4 Oil, war and the economy
As Professor el-Battahani noted in the videos, the oil economy has been central to the consolidation of elite rule in Sudan. The history of oil exploration in Sudan has been a long one, but equally has been riven with tensions and conflicts. As you will see, a number of IOCs tried to develop oil fields in the 1970s and 80s, but it was not until the Chinese and other rising power firms came in the mid-1990s that development took off. Remember from Session 1 that it was in 1993 that China became a net oil importer so this search for new sources of oil was in part spurred by this need for energy security. What follows is an outline of the development of Sudan’s oil sector and China’s role in it.
Oil exploration began in Sudan in 1959 but it was not until 1979 that the first discovery was made in the South, west of Muglad. Then in the early 1980s other major fields such as Unity fields, Adar Yale and Heglig were discovered. Italy’s Agip oil was the first Western company to start exploration in Sudan, which was initially restricted to the Red Sea Area. Several other companies such as Oceanic Oil Company, Texas Eastern Company, Union Texas and Chevron were also attracted to Sudan’s potential oil wealth and engaged in exploration activities. However, it was Chevron that first discovered oil in commercial quantities in the South of Sudan in 1979, when the end of the first civil war allowed exploration activities to be undertaken in the southern provinces.
With Khartoum under economic and diplomatic sanctions from the UN, the US and its allies, as well as pressure from international human right campaigners, Western companies that took over from their predecessors, such as State Petroleum, Arakis and Talisman, faced major difficulties. As a result, Arakis left Sudan in 1996 because it was not able to raise capital to fulfil its exploration and production agreement with Khartoum. It should be noted that Chevron and its contemporaries in Sudan faced similar pressures, however, and it’s been argued that Chevron’s departure from Sudan in 1992 was not solely due to increased insecurity in the oilfields but also due to US influence. Patey (2006) has argued that what seemed to be a strategic decision on the part of Chevron and the other IOCs that left Sudan was hugely driven by political pressure from the governments of their countries of origin, particularly Washington.

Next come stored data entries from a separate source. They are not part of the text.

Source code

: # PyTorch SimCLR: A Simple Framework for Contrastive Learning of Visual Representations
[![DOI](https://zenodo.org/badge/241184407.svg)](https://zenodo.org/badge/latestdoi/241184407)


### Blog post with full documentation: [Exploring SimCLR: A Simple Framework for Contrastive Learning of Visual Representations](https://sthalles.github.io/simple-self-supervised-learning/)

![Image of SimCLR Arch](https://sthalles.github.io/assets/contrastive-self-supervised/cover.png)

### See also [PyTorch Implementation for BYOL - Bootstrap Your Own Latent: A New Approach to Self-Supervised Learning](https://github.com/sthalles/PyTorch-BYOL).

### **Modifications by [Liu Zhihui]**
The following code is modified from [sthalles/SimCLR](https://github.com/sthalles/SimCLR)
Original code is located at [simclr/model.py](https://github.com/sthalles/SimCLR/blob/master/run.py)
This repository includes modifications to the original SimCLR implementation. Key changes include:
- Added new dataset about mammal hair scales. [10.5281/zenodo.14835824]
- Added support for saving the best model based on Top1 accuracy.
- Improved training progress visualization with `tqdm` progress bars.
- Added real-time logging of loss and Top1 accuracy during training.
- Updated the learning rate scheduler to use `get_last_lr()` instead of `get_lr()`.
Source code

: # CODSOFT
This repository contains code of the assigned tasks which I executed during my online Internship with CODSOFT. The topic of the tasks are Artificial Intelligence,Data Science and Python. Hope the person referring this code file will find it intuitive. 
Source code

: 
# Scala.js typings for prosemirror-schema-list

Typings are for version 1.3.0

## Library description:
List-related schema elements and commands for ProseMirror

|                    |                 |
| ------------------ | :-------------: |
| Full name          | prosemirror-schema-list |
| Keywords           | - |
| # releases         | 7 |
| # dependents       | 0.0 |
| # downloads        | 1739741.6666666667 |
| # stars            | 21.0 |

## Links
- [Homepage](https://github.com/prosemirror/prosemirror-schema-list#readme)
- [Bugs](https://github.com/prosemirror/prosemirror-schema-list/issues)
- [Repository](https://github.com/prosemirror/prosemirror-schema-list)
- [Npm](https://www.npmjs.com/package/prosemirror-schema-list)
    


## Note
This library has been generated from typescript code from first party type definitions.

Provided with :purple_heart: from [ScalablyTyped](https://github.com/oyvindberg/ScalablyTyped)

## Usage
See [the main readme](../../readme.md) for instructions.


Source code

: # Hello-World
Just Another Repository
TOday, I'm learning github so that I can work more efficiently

There is anecdotal evidence indicating that the US government encouraged Chevron to leave Sudan by offering the company a tax write-off of about US$ 550 million for its operations in Sudan as a compensation for any losses (Zaida, 2007). This is believed to be part of the efforts by the US and its allies to isolate Al-Bashir’s government which was viewed to be supportive of terrorist activity against the West and Islamic fundamentalism. The US-Sudanese relationship had been generally smooth until President Brigadier Omar al-Bashir came to power in 1989 and adopted an antagonistic posture towards the US, to which the US responded with hostile and aggressive policies in the 1990s in order to destabilise the Al-Bashir regime. This could be seen in the US economic sanctions on Sudan, its support of UN diplomatic sanctions on Sudan, its support to the SPLM/A (South Sudan Peoples Liberation Movement in Opposition) and the blacklisting of Sudan under the 1966 Anti-terrorism Act, placing it alongside countries such as Iraq, Iran, North Korea and Libya.